Ecosyste.ms: Awesome

An open API service indexing awesome lists of open source software.

Awesome Lists | Featured Topics | Projects

https://github.com/itrooz/androidpattern


https://github.com/itrooz/androidpattern

Last synced: about 1 month ago
JSON representation

Awesome Lists containing this project

README

        

# What is the number of possible combinations in the Android pattern ?

This project is a fun experiment aiming at determining how many valid pattern combinations exist for the Android lock, while learning how to optimise python programs for performance with large data

These tests were made on an ArchLinux system with kernel 6.7.0 and python 3.11.6

Attempts guidelines:
- Each attempt is about one (or more) specific optimisation(s)
- Each attempt modifies the scripts in all languages in the same way
- I can modify earlier attempts to fix small errors/opportunistic optimisations if needed. If the resulted time is improved by a lot (e.g. beats the time of the next attempt) it should probably go into a new attempt at the end

## Attempt 1: naive
Naive implementation in Python. Works for size=3 but not for size=4 (way too slow)

time for size=3 -> 8.6s

## Attempt 2: to_number()

I used [flame graphs](https://brendangregg.com/flamegraphs.html) to determine what was taking so long in the program. Using the screenshot below, I found out that `to_number()` was taking way to much time. After optimising it, the program was faster

(To generate flame graphs, I use this command: `python -m cProfile -o out.prof attempt1.py && flameprof --format=log out.prof | flamegraph > attempt1.svg`. You may need to install packages)

Before
![](attempt1/attempt1.svg)
After (3.6s for size=3)
![](attempt2/attempt2.svg)

## Attempt 3: sets instead of arrays
According to the flame graph, the next thing that was taking too much time was `__eq__()`, but I wasn't doing class comparison in my code. Searching online, I found out that it was the list contains operator (`in`) that was doing that, because lists aren't hash-based. Following https://stackoverflow.com/a/53657523 I replaced my list with a dict, and the program was faster (2.4s for size=3)

![](attempt3/attempt3.svg)

## Attempt 4: remove classes
The next thing I wanted to optimise was `genAllPoints()`, because it was a really special function, in that it wasn't doing any logic. I remembered that I had performance problems with classes in python in the past, and sure enough, that was it. Removing the Point class (and optimising even more the corresponding value put in the `result` set) made the program run faster (1.6s for size=3)
^^^^^^^^
Exercise requirements: Carry on the write-up about counting Android lock pattern combinations from the point where it stops.

Listed records:
^^^^^^^^
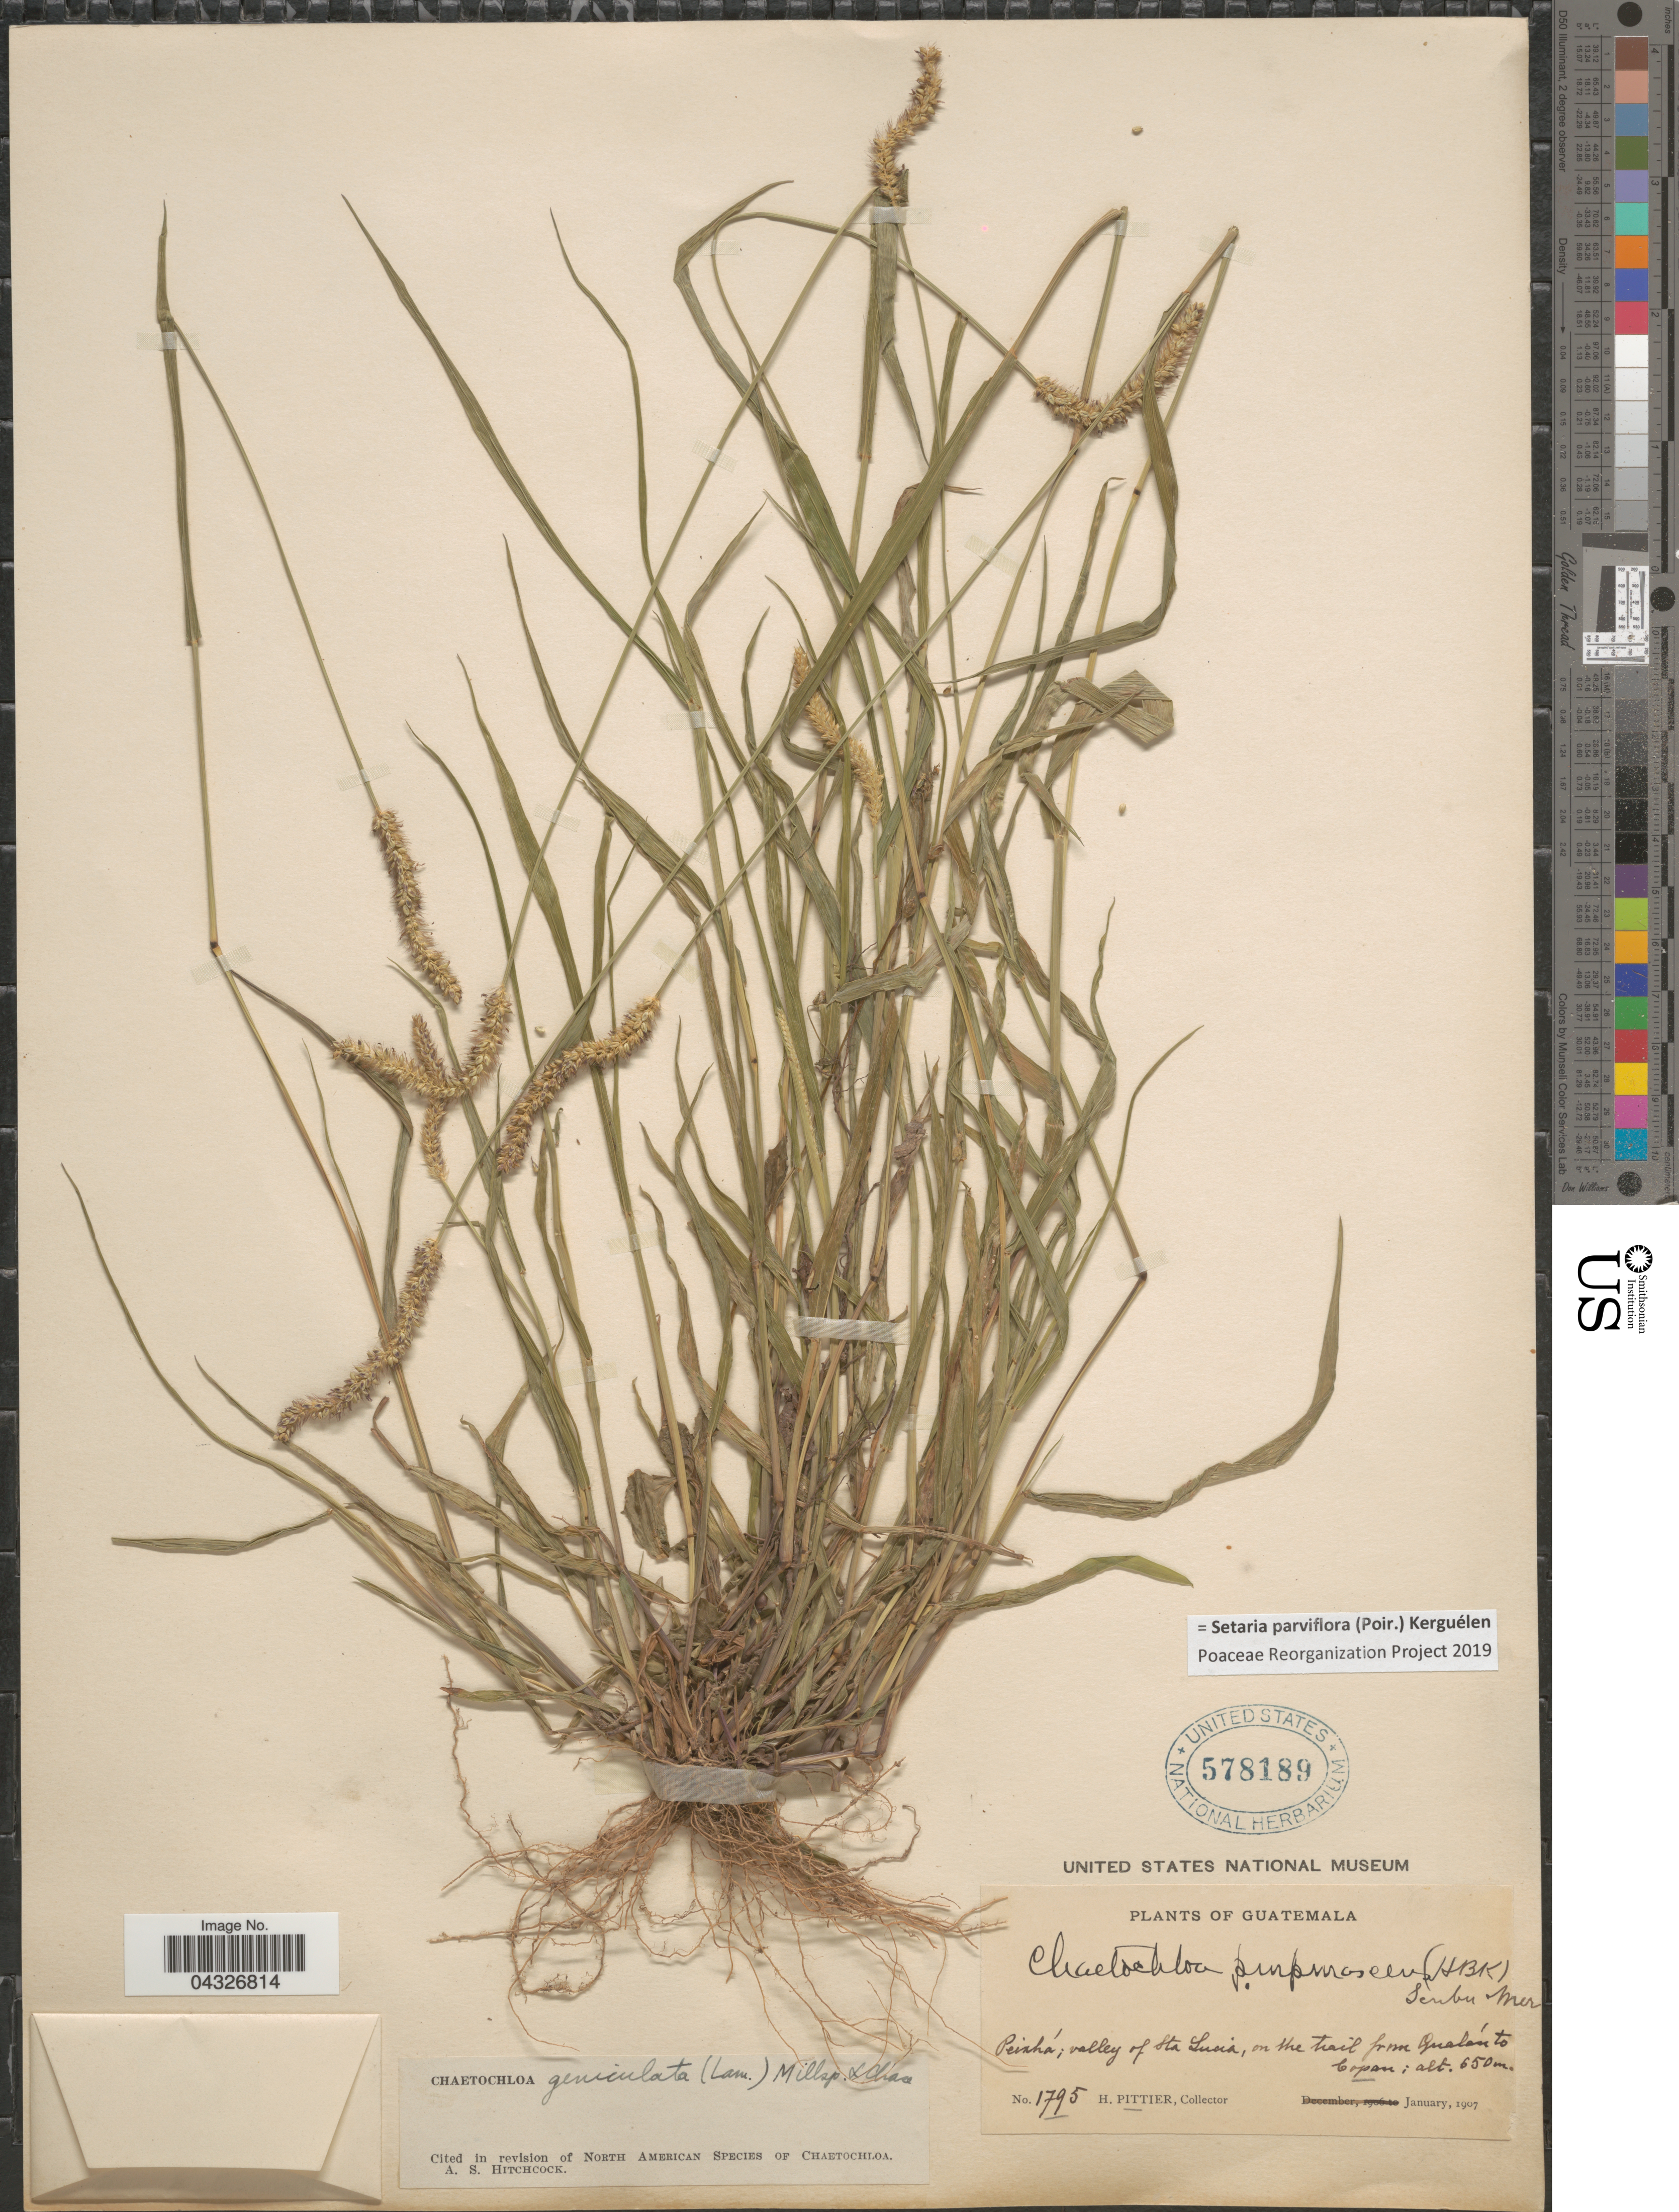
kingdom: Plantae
^^^^^^^^
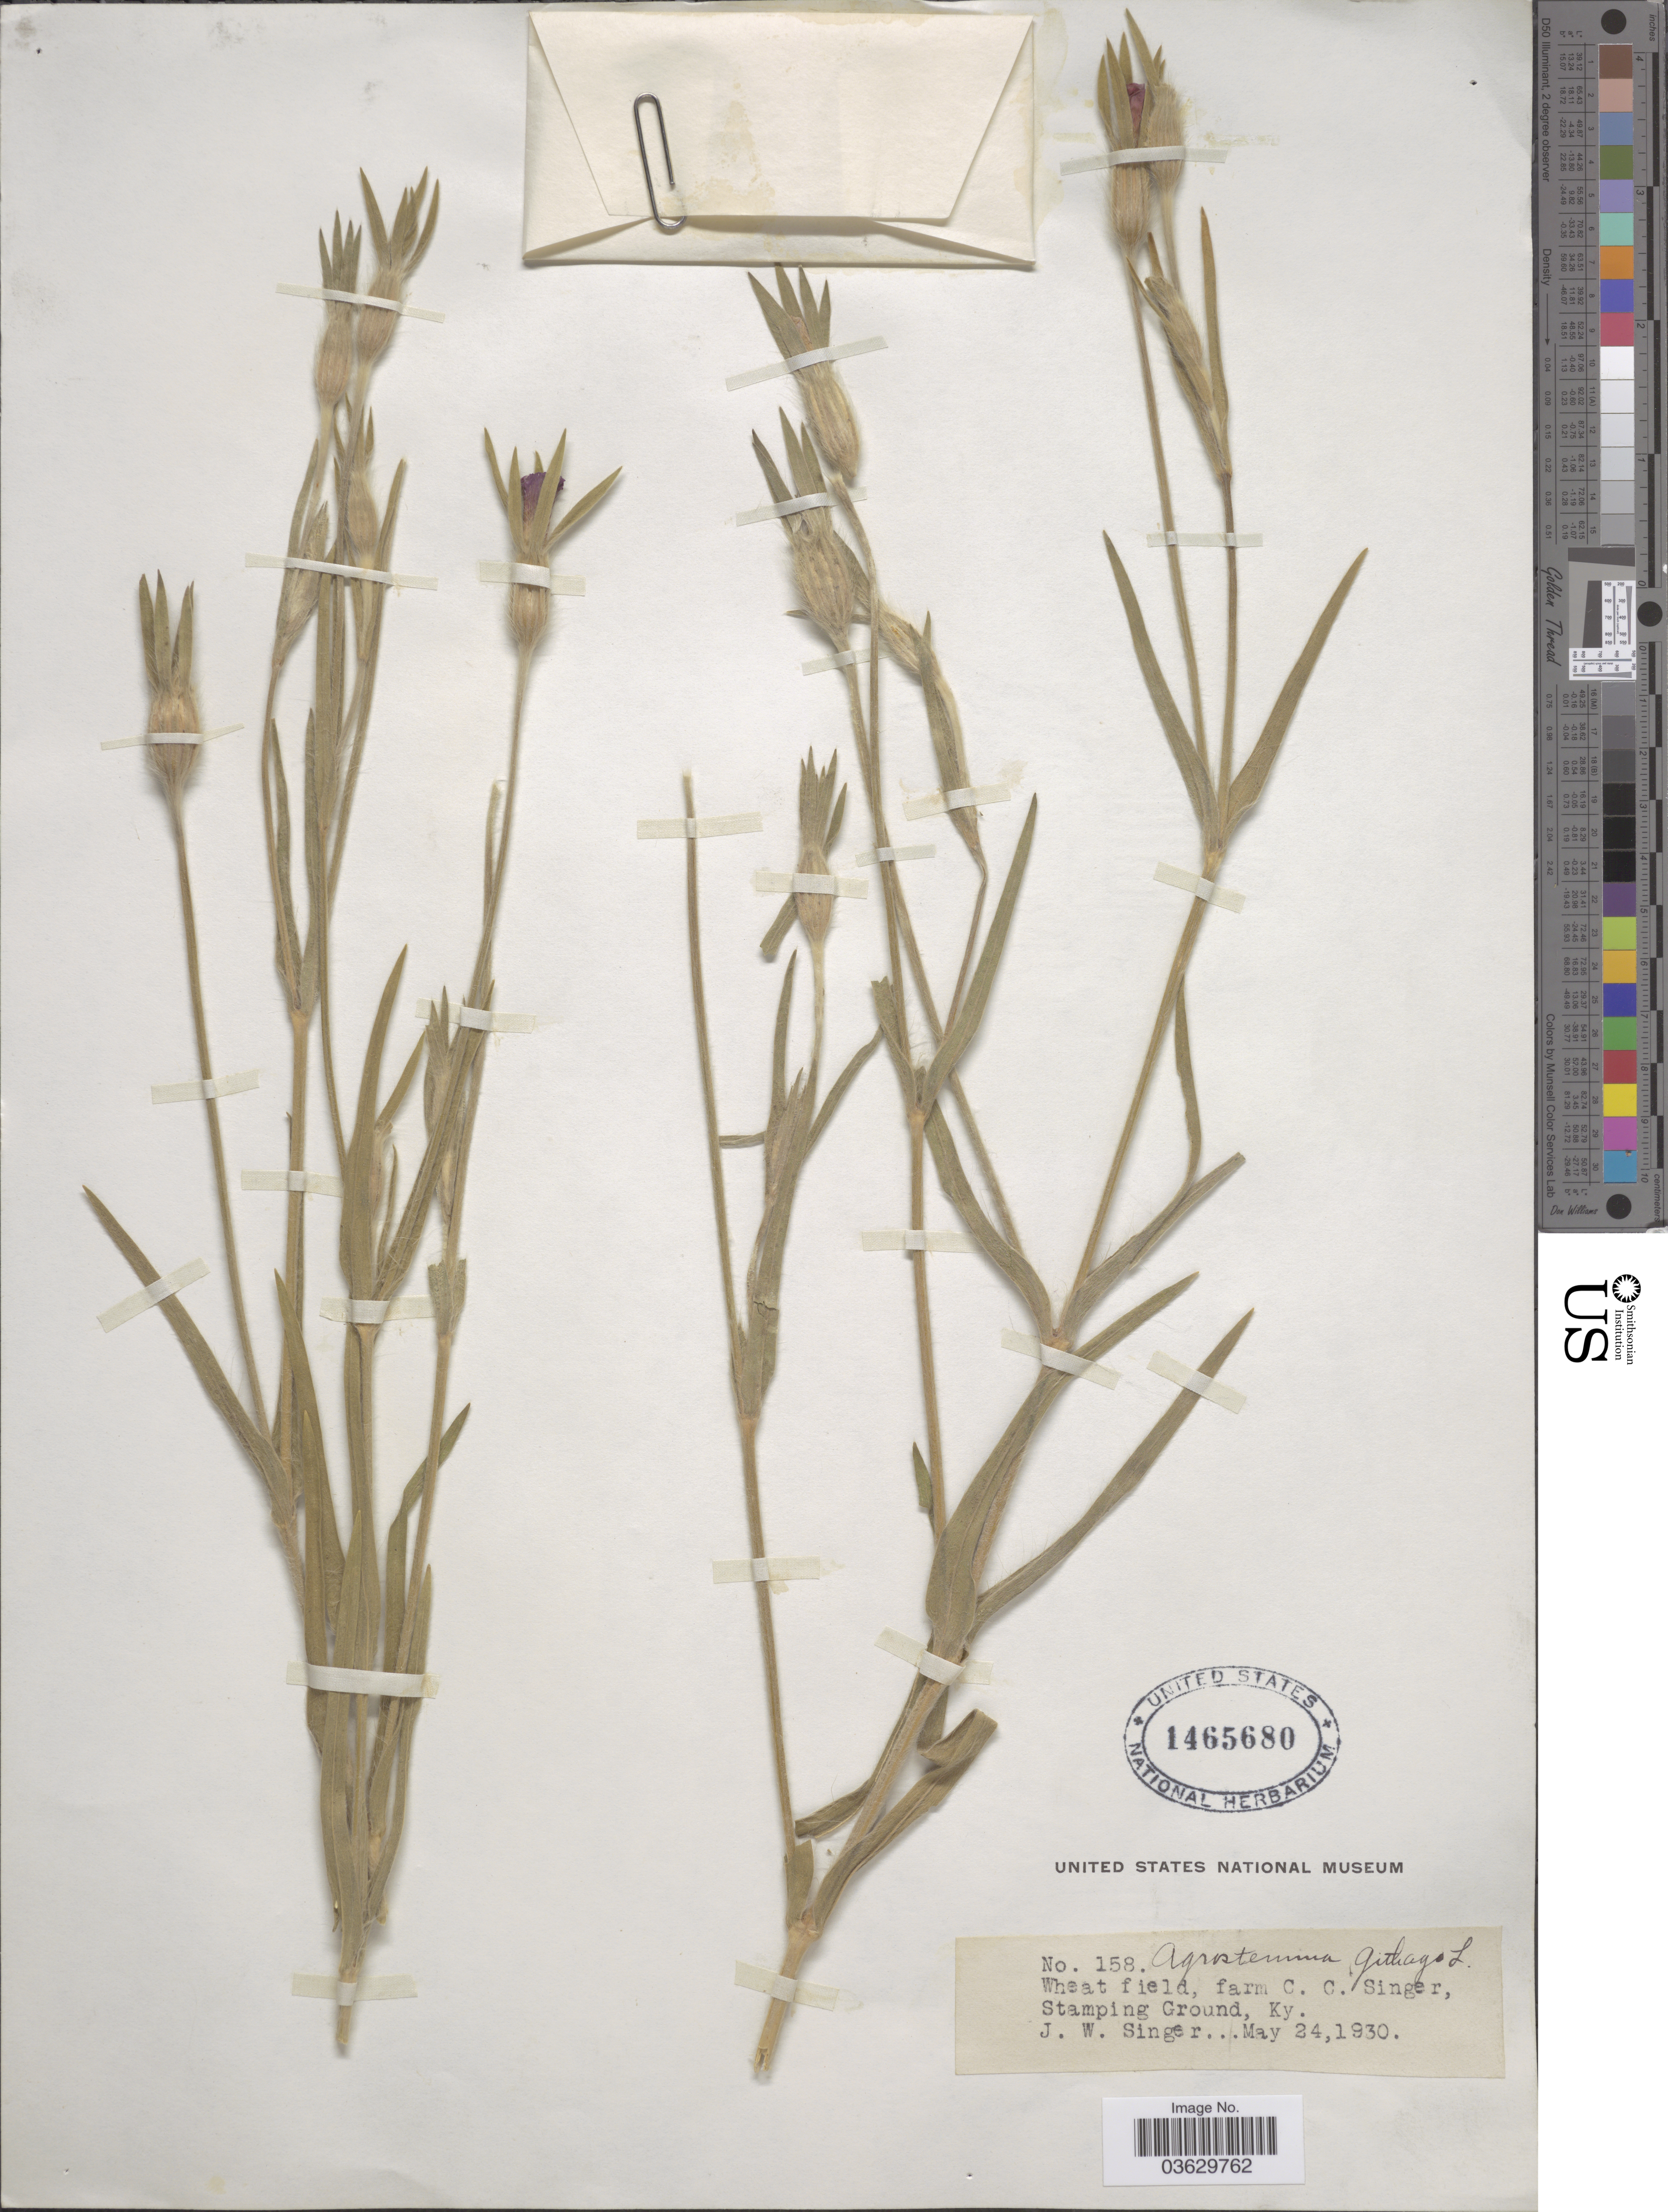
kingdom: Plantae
^^^^^^^^
Response:
![](attempt4/attempt4.svg)

## Attempt 5: itertools
Really small modification: using itertools instead of manual for-loops for generating points
Speed is now 1.5s for size=3

![](attempt5/attempt5.svg)

## Attempt 6: remove main set for keeping track of possibilities
Using a dict as a hash list with insertion order felt unclean, and the only reason we needed to keep insertion order was to be able to insert all possible patterns in a set for deduplication. I handled the deduplication directly in the logic by disallowing going to points which would require new intermediate points to be marked as visited, so no need for keeping insertion order anymore.

Speed is now 0.65s for size=3
Note: at some point I also tried my own hash structure: a list of size SIZE*SIZE, with visited point indexes set to True. With this, speed was of 0.8s for size=3

![](attempt6/attempt6.svg)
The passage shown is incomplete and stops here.